◆ Excerpted text
# # #
The ECB’s plan to tackle unwarranted fragmentation in eurozone bond markets has already met a frosty reception among officials of more frugal northern countries like Germany, Austria and the Netherlands.
They worry the ECB is overreacting as bond markets adjust to the prospect of rising interest rates. In trying to keep borrowing costs low for highly indebted countries, they fear the central bank will encourage fiscal lassitude and could stray into “monetary financing” of governments, which is against the EU treaty.
“If [the scheme] is going beyond the dividing line between monetary policy and fiscal policy it will be toxic politically in northern Europe,” warned Lars Feld, an economics professor at the Albert-Ludwigs-University of Freiburg who advises the German finance minister.
The spread between Italy’s 10-year bond yields and those of Germany rose last week to more than 2.22 percentage points, its highest for a month.
Investors are concerned early Italian elections could lead to a government led by Giorgia Meloni’s Brothers of Italy party, which is outside of Draghi’s coalition, has its roots in post-fascist politics and is leading opinion polls.
Erik Nielsen, chief economic adviser to Italian bank UniCredit, said: “What if rightwing candidates do well and the bond market sells off — should the ECB intervene then?”
Many economists believe this is the kind of fragmentation that the ECB should not try to fight against.
# # #
Page images and extracted text
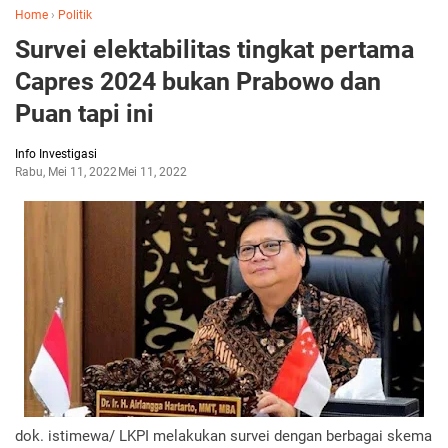
Home
›
Politik
Survei elektabilitas tingkat pertama
Capres 2024 bukan Prabowo dan
Puan tapi ini
Info Investigasi
Rabu, Mei 11, 2022
Mei 11, 2022
dok. istimewa/ LKPI melakukan survei dengan berbagai skema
# # #
◆ Exercise
Revise the text on the ECB's bond-market plan from "Investors are concerned" up to and including "leading opinion polls.", changing "Investors" to "Traders".

◆ Output for this task
Traders are concerned early Italian elections could lead to a government led by Giorgia Meloni’s Brothers of Italy party, which is outside of Draghi’s coalition, has its roots in post-fascist politics and is leading opinion polls.